Copy out the listing with "transcribe" replaced by "write out" and everything else unchanged, leaving out the pictures.

**** RECORDS FOR PROCESSING

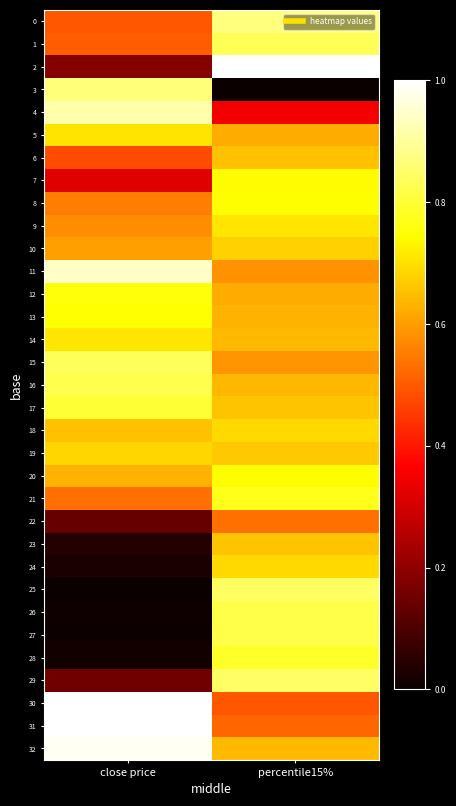

Reading right to left, transcribe all the data shown in this chart.

0: percentile15%=0.9	close price=0.5
1: percentile15%=0.8	close price=0.5
2: percentile15%=1.0	close price=0.2
3: percentile15%=0.0	close price=0.9
4: percentile15%=0.3	close price=0.9
5: percentile15%=0.6	close price=0.7
6: percentile15%=0.7	close price=0.5
7: percentile15%=0.7	close price=0.3
8: percentile15%=0.7	close price=0.6
9: percentile15%=0.7	close price=0.6
10: percentile15%=0.7	close price=0.6
11: percentile15%=0.6	close price=0.9
12: percentile15%=0.6	close price=0.8
13: percentile15%=0.6	close price=0.7
14: percentile15%=0.6	close price=0.7
15: percentile15%=0.6	close price=0.8
16: percentile15%=0.6	close price=0.8
17: percentile15%=0.7	close price=0.8
18: percentile15%=0.7	close price=0.7
19: percentile15%=0.7	close price=0.7
20: percentile15%=0.7	close price=0.6
21: percentile15%=0.8	close price=0.5
22: percentile15%=0.5	close price=0.1
23: percentile15%=0.7	close price=0.0
24: percentile15%=0.7	close price=0.0
25: percentile15%=0.8	close price=0.0
26: percentile15%=0.8	close price=0.0
27: percentile15%=0.8	close price=0.0
28: percentile15%=0.8	close price=0.0
29: percentile15%=0.8	close price=0.2
30: percentile15%=0.5	close price=1.0
31: percentile15%=0.5	close price=1.0
32: percentile15%=0.6	close price=1.0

********

> _TASK OUTPUT_:
Reading right to left, write out all the data shown in this chart.

0: percentile15%=0.9	close price=0.5
1: percentile15%=0.8	close price=0.5
2: percentile15%=1.0	close price=0.2
3: percentile15%=0.0	close price=0.9
4: percentile15%=0.3	close price=0.9
5: percentile15%=0.6	close price=0.7
6: percentile15%=0.7	close price=0.5
7: percentile15%=0.7	close price=0.3
8: percentile15%=0.7	close price=0.6
9: percentile15%=0.7	close price=0.6
10: percentile15%=0.7	close price=0.6
11: percentile15%=0.6	close price=0.9
12: percentile15%=0.6	close price=0.8
13: percentile15%=0.6	close price=0.7
14: percentile15%=0.6	close price=0.7
15: percentile15%=0.6	close price=0.8
16: percentile15%=0.6	close price=0.8
17: percentile15%=0.7	close price=0.8
18: percentile15%=0.7	close price=0.7
19: percentile15%=0.7	close price=0.7
20: percentile15%=0.7	close price=0.6
21: percentile15%=0.8	close price=0.5
22: percentile15%=0.5	close price=0.1
23: percentile15%=0.7	close price=0.0
24: percentile15%=0.7	close price=0.0
25: percentile15%=0.8	close price=0.0
26: percentile15%=0.8	close price=0.0
27: percentile15%=0.8	close price=0.0
28: percentile15%=0.8	close price=0.0
29: percentile15%=0.8	close price=0.2
30: percentile15%=0.5	close price=1.0
31: percentile15%=0.5	close price=1.0
32: percentile15%=0.6	close price=1.0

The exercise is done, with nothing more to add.